What I like about this approach is that it's clear at a glance where errors occur, and we still get the full error message. Furthermore, the file is a valid VADL file, so you can put it into the compiler and it's easy to test (unlike Kotlin).

This solution combines the best aspects of both Kotlin and Gleam. It provides inline diagnostics to quickly identify the location of errors, while also preserving the full error message for detailed analysis. By using valid VADL files, it ensures that the tests can be easily run and adapted outside of the testing environment.

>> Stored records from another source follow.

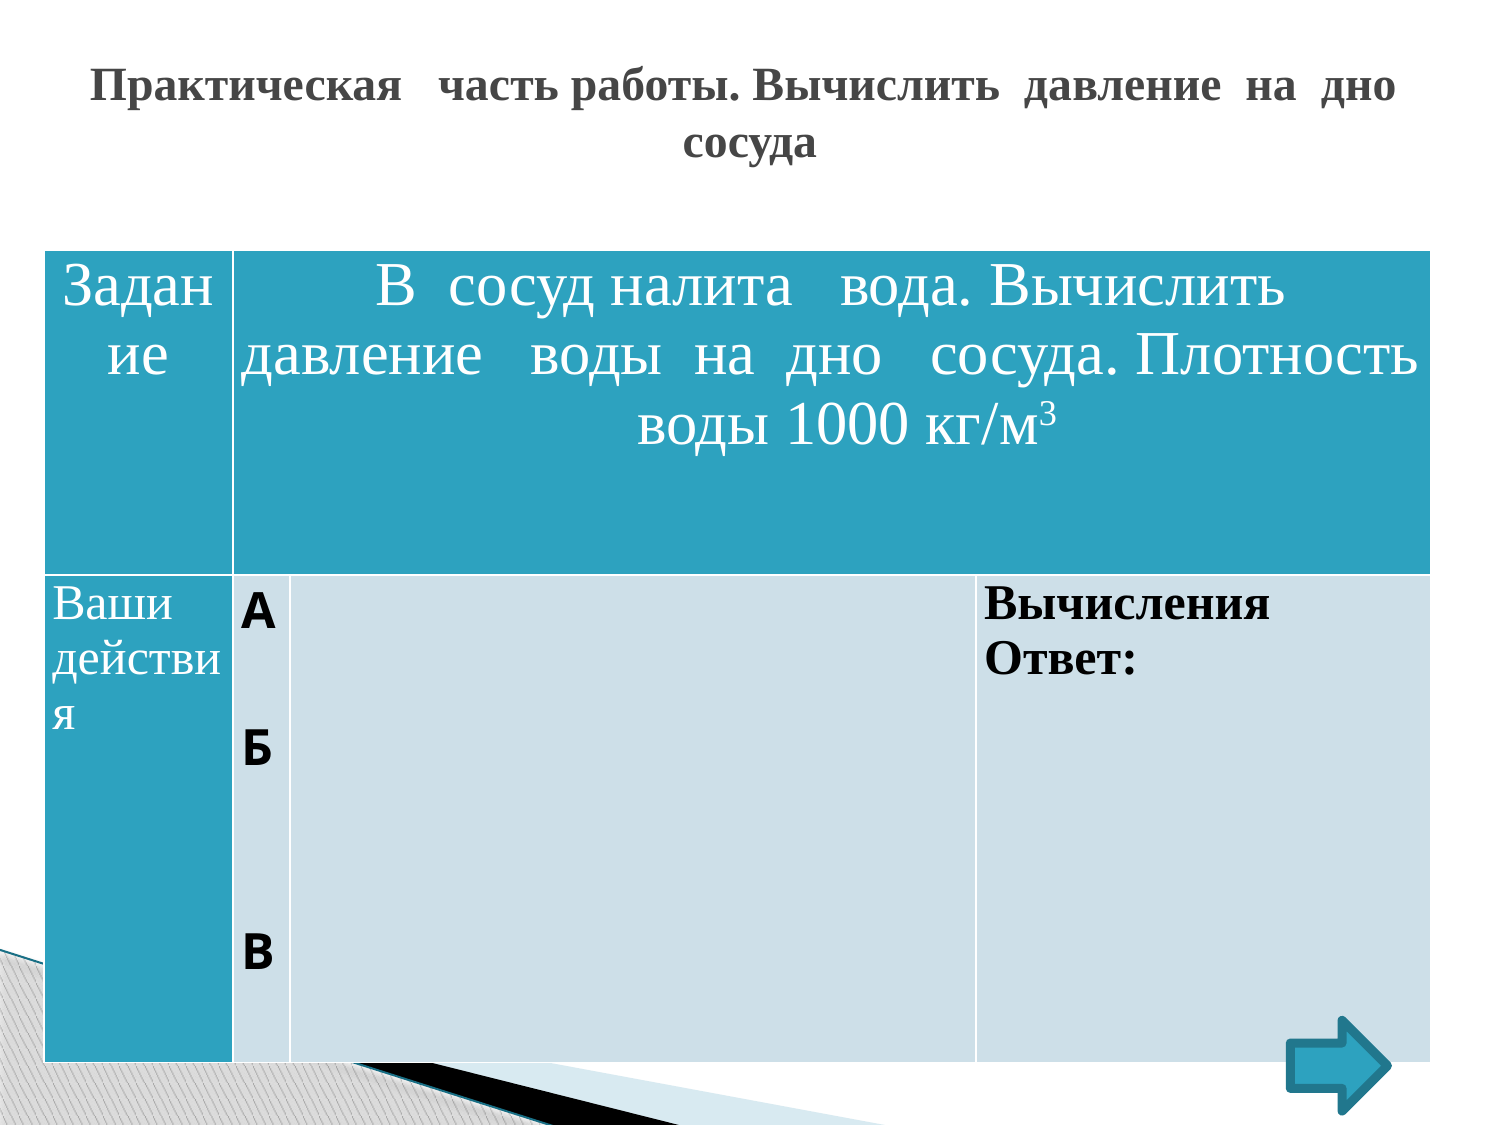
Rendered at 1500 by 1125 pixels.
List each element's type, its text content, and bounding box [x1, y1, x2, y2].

table_cell [291, 576, 975, 1062]
table_header Задание [45, 251, 232, 574]
table_header В сосуд налита вода. Вычислить давление воды на дно сосуда. Плотность воды 1000 кг/м3 [234, 251, 1430, 574]
title Практическая часть работы. Вычислить давление на дно сосуда [75, 45, 1425, 233]
text_box [1285, 1015, 1392, 1116]
table_cell Вычисления Ответ: [977, 576, 1430, 1062]
table_cell А Б В [234, 576, 289, 1062]
table_cell Ваши действия [45, 576, 232, 1062]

However, there is one disadvantage. You need to run it twice at the beginning because once the lines are inserted once the line numbers in the diagnostics will change. This could be confusing to new users. To avoid this, we could strip all line numbers from the code before we run the tests. But then the line numbers in the test file and the diagnostics won't line up (but they will still be shown at the correct line and we could put an explanation into the error section at the bottom).

Addressing Concerns and Future Directions

We currently also have positive tests that parse and check the input and then inspect AST nodes to verify that they have the correct type.

@Test
public void booleanConstant() {  
  var prog = """
      constant b: Bool = true      """;  
  var ast = Assertions.assertDoesNotThrow(() -> VadlParser.parse(prog), "Cannot parse input");  
  var typechecker = new TypeChecker();  
  Assertions.assertDoesNotThrow(() -> typechecker.verify(ast), "Program isn't typesafe");  
  var typeFinder = new AstFinder();  
  Assertions.assertEquals(Type.bool(), typeFinder.getConstantType(ast, "b"));  
}

With the attempt above, the files would just run through, but we couldn't be sure that the type of the constant actually is Bool. I haven't yet found out how Kotlin or Gleam solve that problem.

One solution would be to attach an AST dump with types at the bottom, but this could get quite verbose for non-trivial solutions.

To be fair, I would also be happy not testing this exactly but instead only verifying that the generated VIAM is correct, but again, this isn't possible at the moment since there is no text representation for the VIAM.

Conclusion

Snapshot testing offers a promising approach to improve the efficiency and reliability of frontend testing in OpenVADL. By learning from the experiences of Kotlin and Gleam, we can design a solution that combines the best aspects of both approaches. While there are still some challenges to address, such as handling positive tests and AST node type verification, the potential benefits of snapshot testing are significant. By embracing this technique, we can streamline our testing process, reduce the risk of errors, and ultimately deliver a better user experience. So, let's get started and make our frontend testing great again!